(Dataset records)
>>>

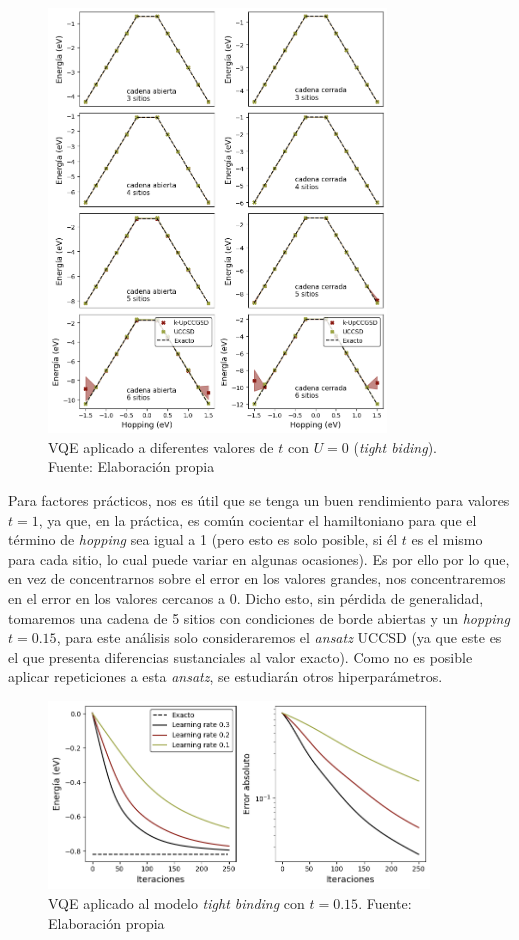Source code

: \begin{figure}[H]
\centering
\includegraphics[width=0.8\textwidth]{figures/S4/tb/barridotb.png}
\caption{\label{fig:6} VQE aplicado a diferentes valores de $t$ con $U=0$ (\textit{tight biding}). Fuente: Elaboración propia}
\end{figure}

Para factores prácticos, nos es útil que se tenga un buen rendimiento para valores $t=1$, ya que, en la práctica, es común cocientar el hamiltoniano para que el término de \textit{hopping} sea igual a 1 (pero esto es solo posible, si él $t$ es el mismo para cada sitio, lo cual puede variar en algunas ocasiones). Es por ello por lo que, en vez de concentrarnos sobre el error en los valores grandes, nos concentraremos en el error en los valores cercanos a 0. Dicho esto, sin pérdida de generalidad, tomaremos una cadena de 5 sitios con condiciones de borde abiertas y un \textit{hopping} $t=0.15$, para este análisis solo consideraremos el \textit{ansatz} UCCSD (ya que este es el que presenta diferencias sustanciales al valor exacto). Como no es posible aplicar repeticiones a esta \textit{ansatz}, se estudiarán otros hiperparámetros.

\begin{figure}[H]
\centering
\includegraphics[width=0.9\textwidth]{figures/S4/tb/barridotb2.png}
\caption{\label{fig:11} VQE aplicado al modelo \textit{tight binding} con $t=0.15$. Fuente: Elaboración propia}
\end{figure}

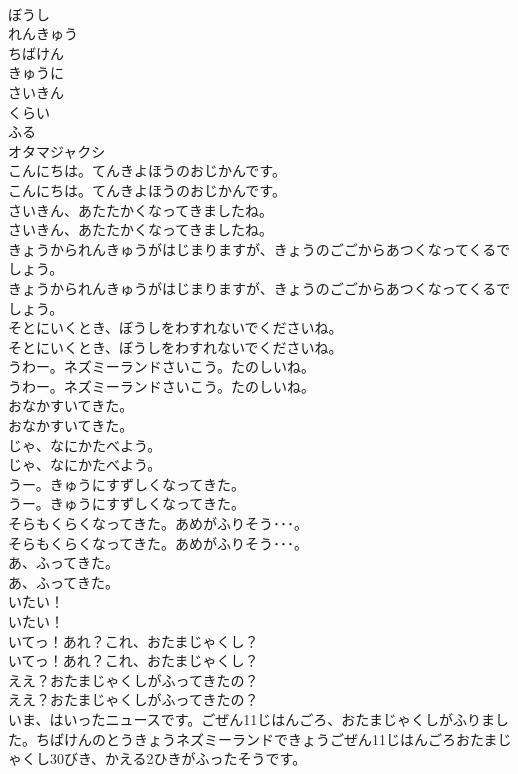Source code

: \documentclass[8pt]{extreport}
\begin{document}
\begin{CJK}{UTF8}{min}
\\	ぼうし
\\	れんきゅう
\\	ちばけん
\\	きゅうに
\\	さいきん
\\	くらい
\\	ふる
\\	オタマジャクシ
\\	こんにちは。てんきよほうのおじかんです。
\\	こんにちは。てんきよほうのおじかんです。
\\	さいきん、あたたかくなってきましたね。
\\	さいきん、あたたかくなってきましたね。
\\	きょうかられんきゅうがはじまりますが、きょうのごごからあつくなってくるでしょう。
\\	きょうかられんきゅうがはじまりますが、きょうのごごからあつくなってくるでしょう。
\\	そとにいくとき、ぼうしをわすれないでくださいね。
\\	そとにいくとき、ぼうしをわすれないでくださいね。
\\	うわー。ネズミーランドさいこう。たのしいね。
\\	うわー。ネズミーランドさいこう。たのしいね。
\\	おなかすいてきた。
\\	おなかすいてきた。
\\	じゃ、なにかたべよう。
\\	じゃ、なにかたべよう。
\\	うー。きゅうにすずしくなってきた。
\\	うー。きゅうにすずしくなってきた。
\\	そらもくらくなってきた。あめがふりそう･･･。
\\	そらもくらくなってきた。あめがふりそう･･･。
\\	あ、ふってきた。
\\	あ、ふってきた。
\\	いたい！
\\	いたい！
\\	いてっ！あれ？これ、おたまじゃくし？
\\	いてっ！あれ？これ、おたまじゃくし？
\\	ええ？おたまじゃくしがふってきたの？
\\	ええ？おたまじゃくしがふってきたの？
\\	いま、はいったニュースです。ごぜん11じはんごろ、おたまじゃくしがふりました。ちばけんのとうきょうネズミーランドできょうごぜん11じはんごろおたまじゃくし30びき、かえる2ひきがふったそうです。

\end{CJK}
\end{document}
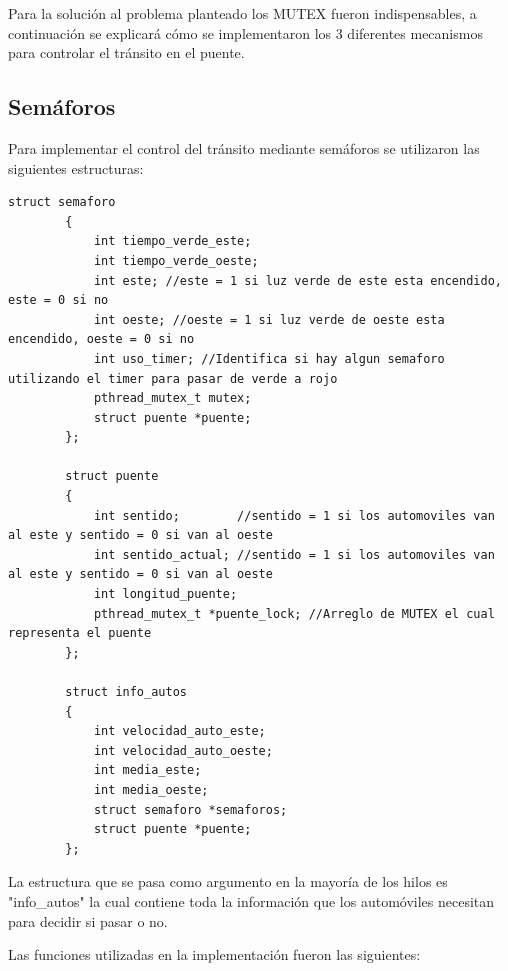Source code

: \documentclass[16pt,a4papper]{article}
\begin{document}
	Para la solución al problema planteado los MUTEX fueron indispensables, a continuación se explicará cómo se implementaron los 3 diferentes mecanismos para controlar el tránsito en el puente.
	
	\subsection{Semáforos}
	Para implementar el control del tránsito mediante semáforos se utilizaron las siguientes estructuras:
	
	\begin{lstlisting}[style=CStyle]
		struct semaforo
		{
			int tiempo_verde_este;
			int tiempo_verde_oeste;
			int este; //este = 1 si luz verde de este esta encendido, este = 0 si no 
			int oeste; //oeste = 1 si luz verde de oeste esta encendido, oeste = 0 si no
			int uso_timer; //Identifica si hay algun semaforo utilizando el timer para pasar de verde a rojo
			pthread_mutex_t mutex; 
			struct puente *puente; 
		};
		
		struct puente
		{
			int sentido;        //sentido = 1 si los automoviles van al este y sentido = 0 si van al oeste
			int sentido_actual; //sentido = 1 si los automoviles van al este y sentido = 0 si van al oeste
			int longitud_puente;
			pthread_mutex_t *puente_lock; //Arreglo de MUTEX el cual representa el puente
		};
		
		struct info_autos 
		{
			int velocidad_auto_este;
			int velocidad_auto_oeste;
			int media_este;
			int media_oeste;
			struct semaforo *semaforos;
			struct puente *puente;
		};
	\end{lstlisting}
	
	La estructura que se pasa como argumento en la mayoría de los hilos es "info\_autos" la cual contiene toda la información que los automóviles necesitan para decidir si pasar o no.
	
	Las funciones utilizadas en la implementación fueron las siguientes:
	
\end{document}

<<<

[REQUIRED ACTION] Print the line containing "int media_este;", then every line after it through the last line of the records, each exactly as written; nothing else belongs in the answer.

[SOLUTION TO THE EXERCISE]
			int media_este;
			int media_oeste;
			struct semaforo *semaforos;
			struct puente *puente;
		};
	\end{lstlisting}
	
	La estructura que se pasa como argumento en la mayoría de los hilos es "info\_autos" la cual contiene toda la información que los automóviles necesitan para decidir si pasar o no.
	
	Las funciones utilizadas en la implementación fueron las siguientes:
	
\end{document}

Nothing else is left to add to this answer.